• _Task goal_
Given the listing below, output exactly the line containing "part: (1542, 384) -> (2202, 623), moved" and every line after it through the end.

....

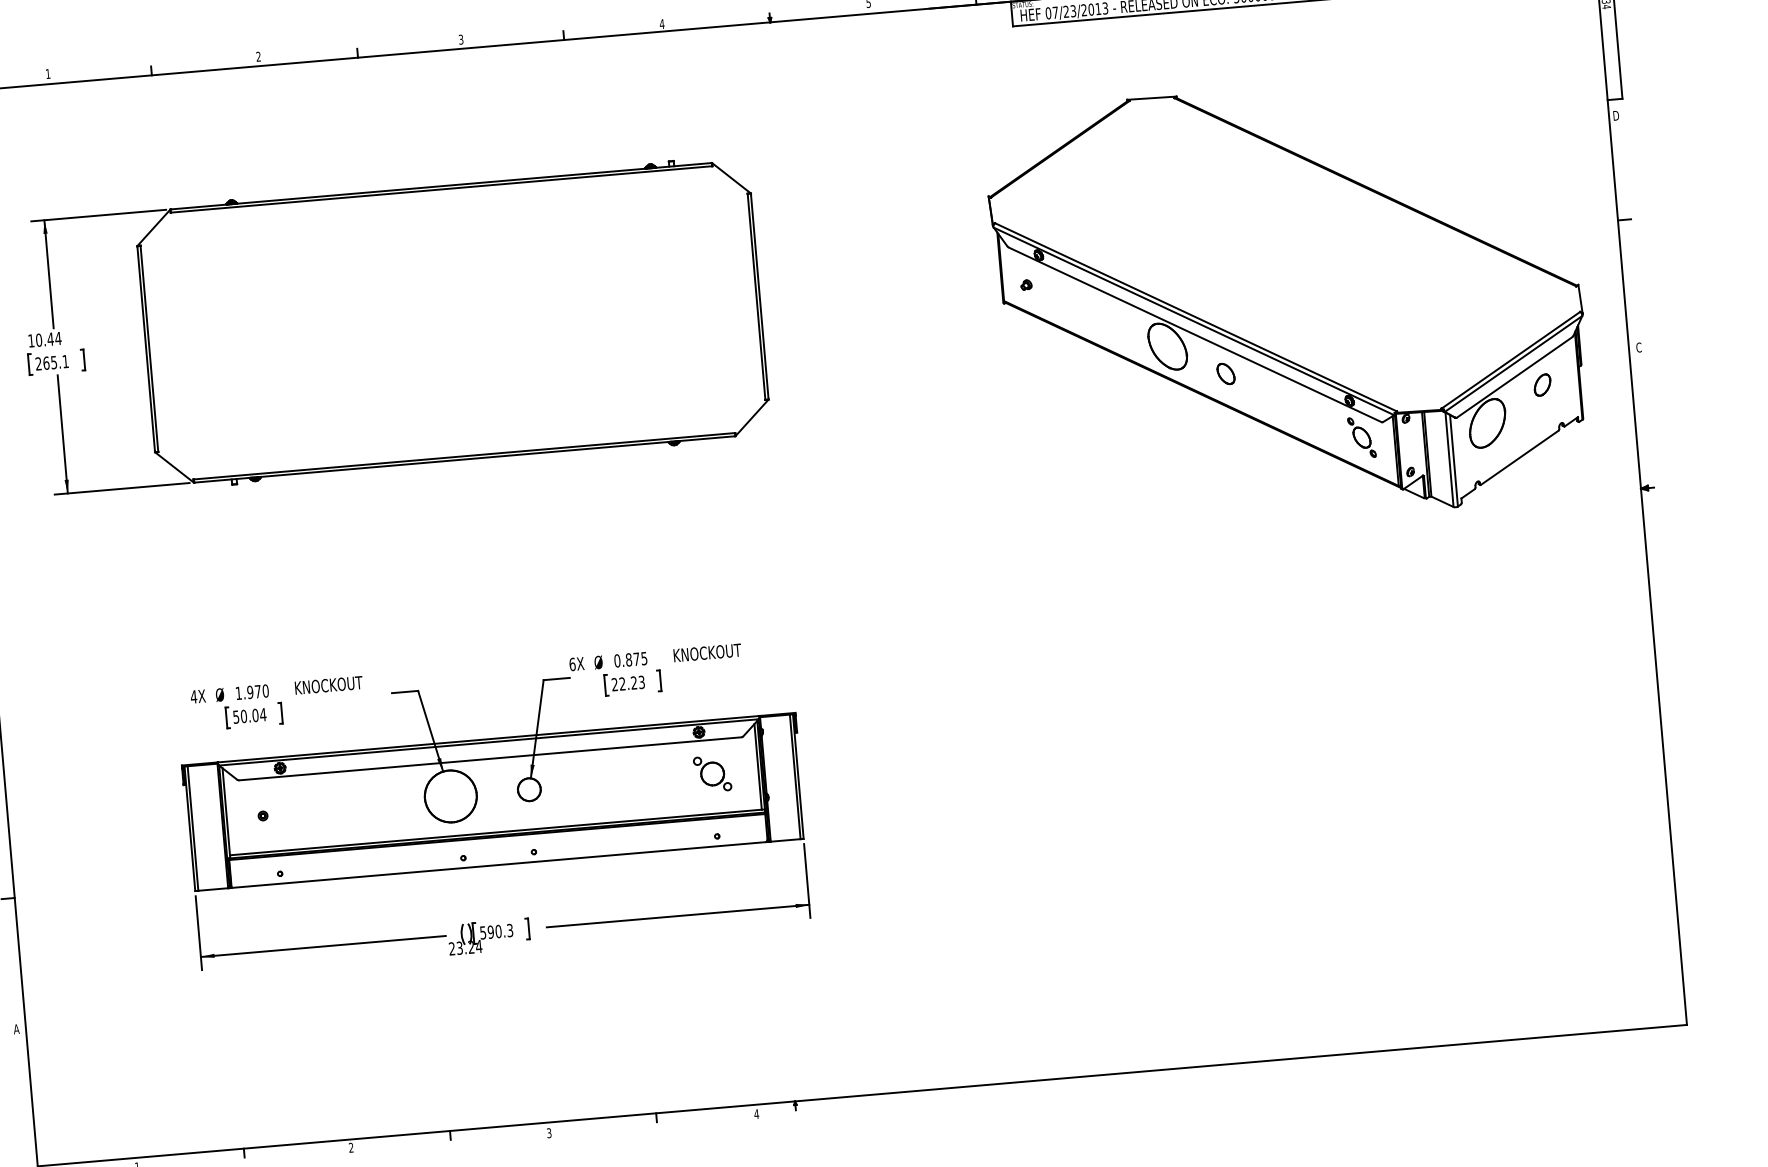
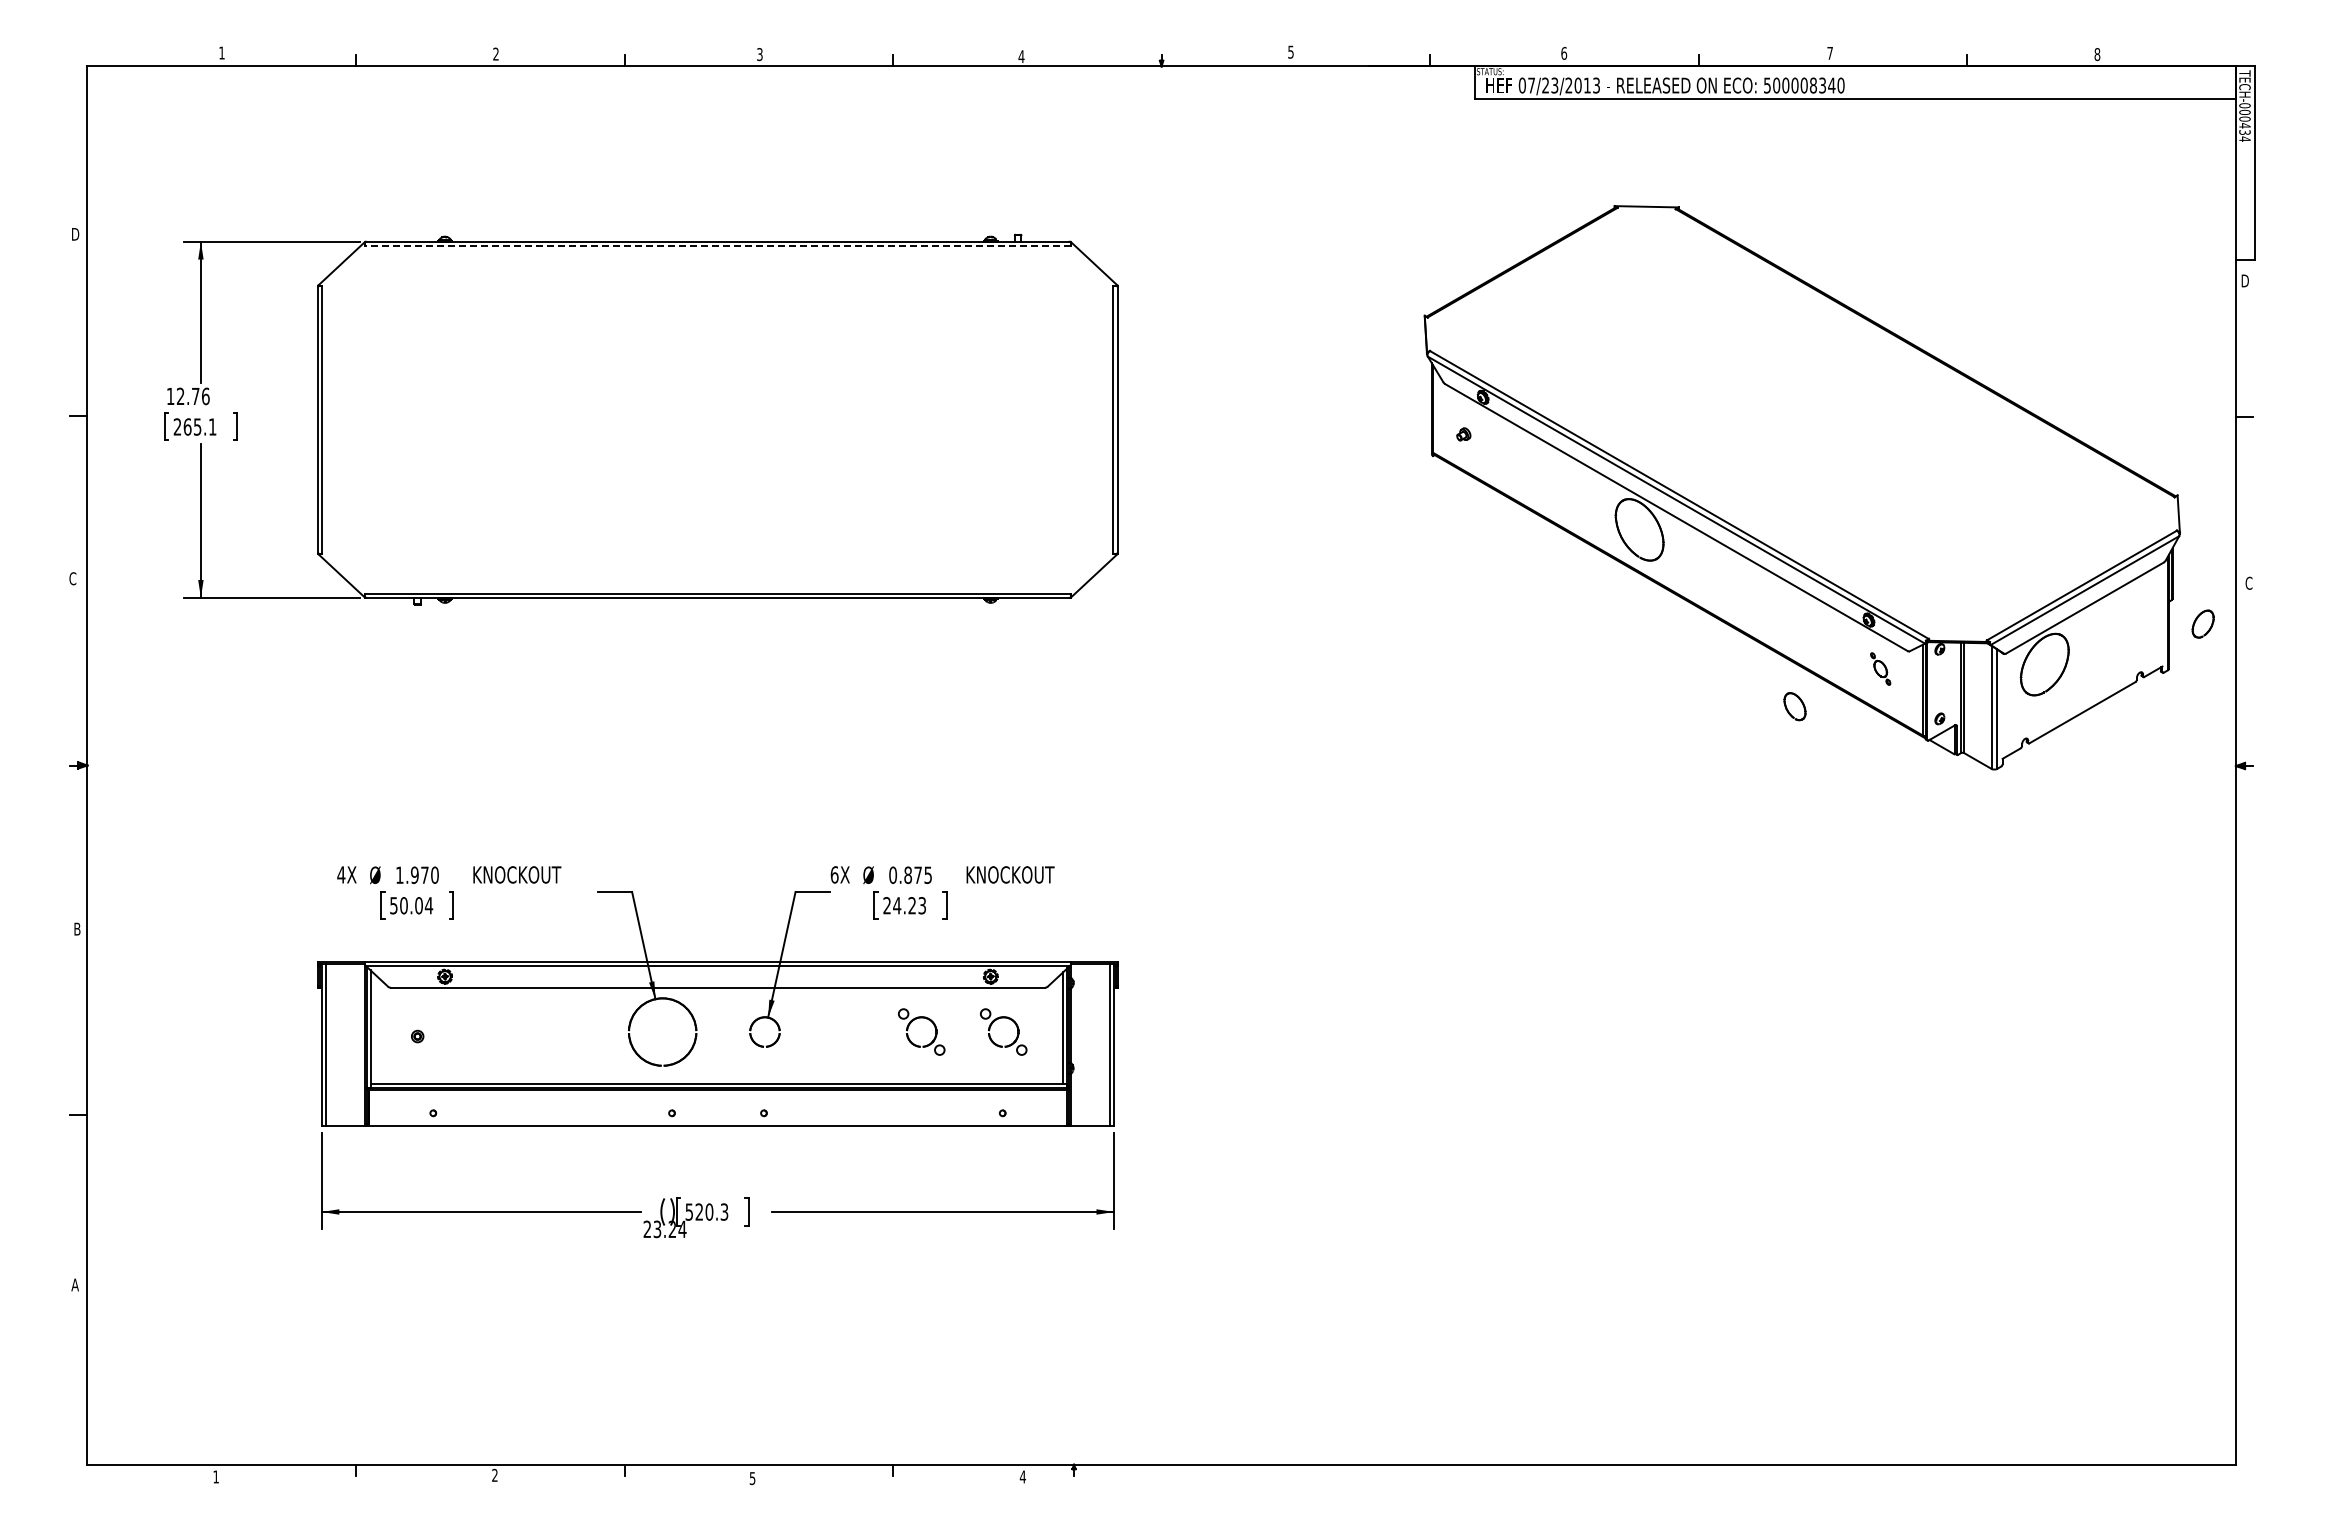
line: (441, 189) -> (717, 246), solid -> dashed
text: (48, 339) -> (192, 396), 10.44 -> 12.76
part: (1225, 373) -> (1794, 706), moved
part: (1542, 384) -> (2202, 623), moved
part: (1361, 437) -> (1880, 668), size x0.6
text: (622, 683) -> (897, 905), 22.23 -> 24.23
part: (642, 771) -> (913, 1021), added
text: (490, 931) -> (699, 1211), 590.3 -> 520.3
text: (549, 1132) -> (752, 1477), 3 -> 5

....

• _Task output_
part: (1542, 384) -> (2202, 623), moved
part: (1361, 437) -> (1880, 668), size x0.6
text: (622, 683) -> (897, 905), 22.23 -> 24.23
part: (642, 771) -> (913, 1021), added
text: (490, 931) -> (699, 1211), 590.3 -> 520.3
text: (549, 1132) -> (752, 1477), 3 -> 5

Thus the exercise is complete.